--- START ---

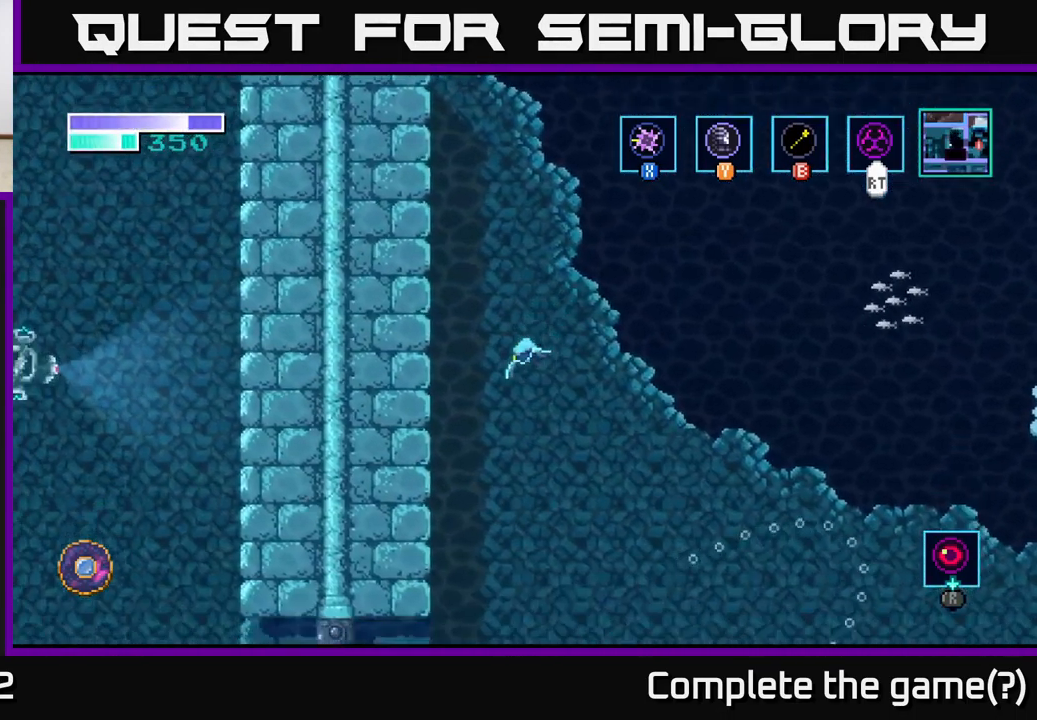
{"buttons": [], "left_stick": "center", "right_stick": "center", "events": [[67, "left_stick", "center"], [167, "left_stick", "right"], [317, "left_stick", "center"]]}
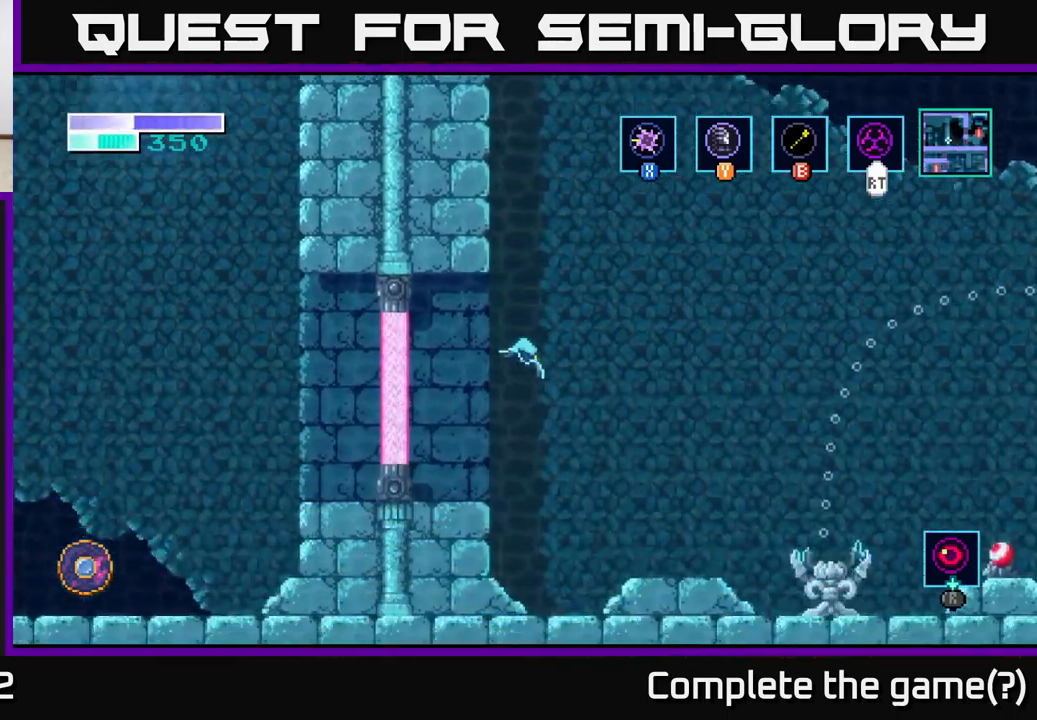
{"buttons": [], "left_stick": "right", "right_stick": "center", "events": [[17, "left_stick", "right"]]}
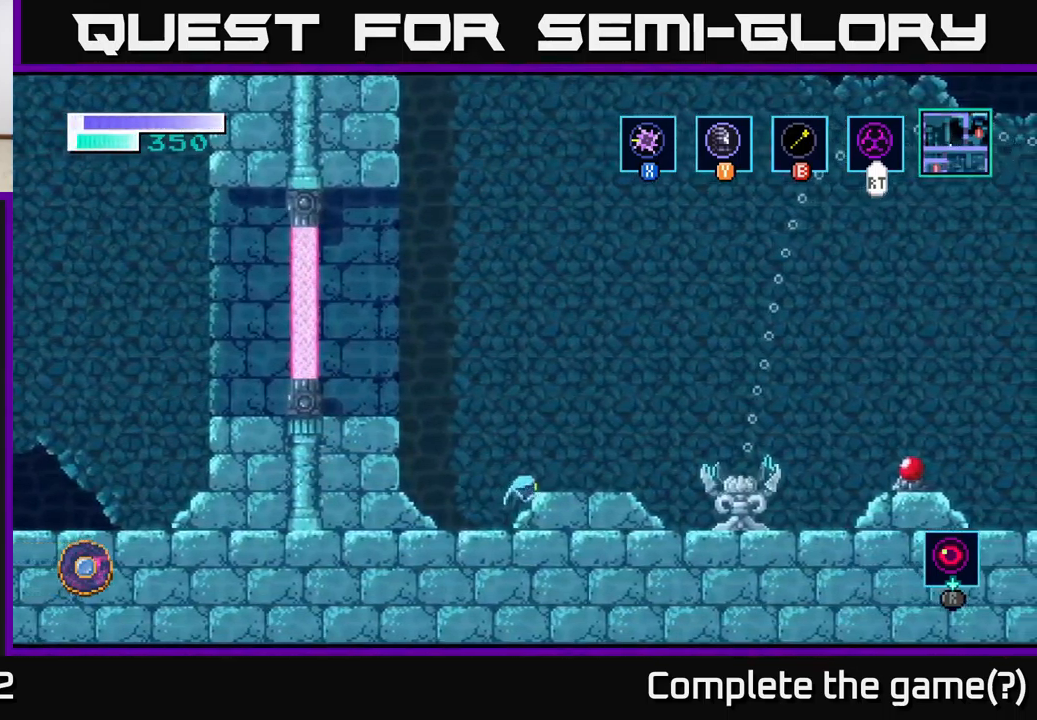
{"buttons": ["X"], "left_stick": "right", "right_stick": "center", "events": [[383, "X", "down"]]}
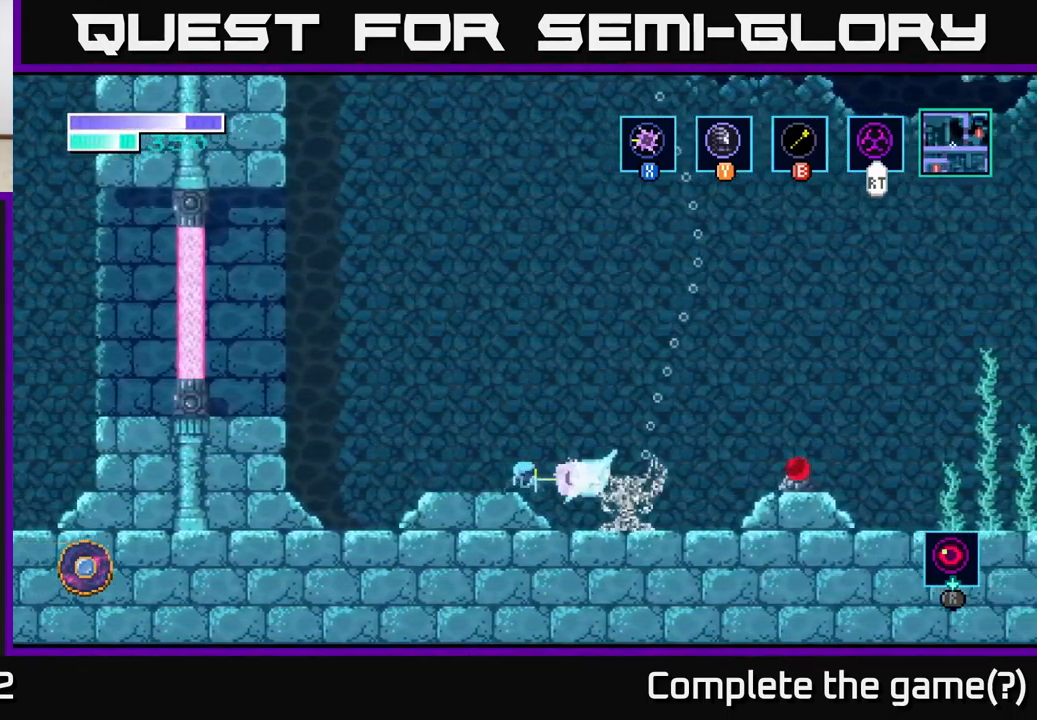
{"buttons": ["X"], "left_stick": "center", "right_stick": "center", "events": [[17, "X", "up"], [67, "left_stick", "center"], [133, "X", "down"], [283, "X", "up"], [367, "X", "down"]]}
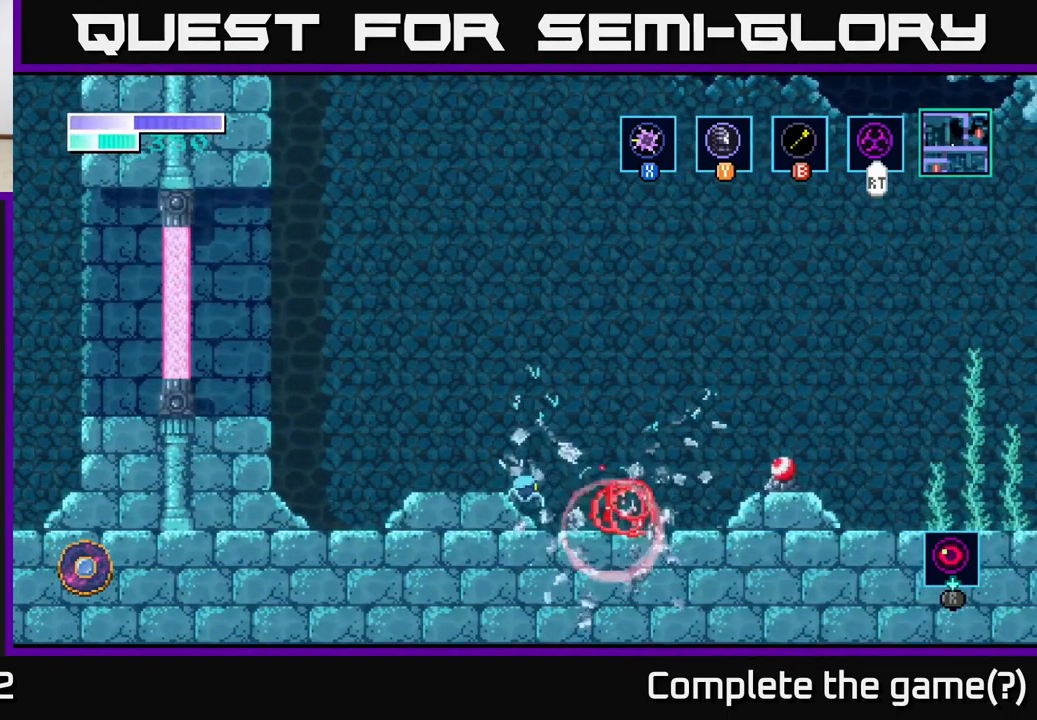
{"buttons": [], "left_stick": "right", "right_stick": "center", "events": [[33, "X", "up"], [133, "X", "down"], [267, "X", "up"], [383, "left_stick", "right"]]}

--- END ---

> **About this exercise**: From the first line to the last, repeat the entries exactly and leave out the pictures.

> **Solution to the problem**:
{"buttons": [], "left_stick": "center", "right_stick": "center", "events": [[67, "left_stick", "center"], [167, "left_stick", "right"], [317, "left_stick", "center"]]}
{"buttons": [], "left_stick": "right", "right_stick": "center", "events": [[17, "left_stick", "right"]]}
{"buttons": ["X"], "left_stick": "right", "right_stick": "center", "events": [[383, "X", "down"]]}
{"buttons": ["X"], "left_stick": "center", "right_stick": "center", "events": [[17, "X", "up"], [67, "left_stick", "center"], [133, "X", "down"], [283, "X", "up"], [367, "X", "down"]]}
{"buttons": [], "left_stick": "right", "right_stick": "center", "events": [[33, "X", "up"], [133, "X", "down"], [267, "X", "up"], [383, "left_stick", "right"]]}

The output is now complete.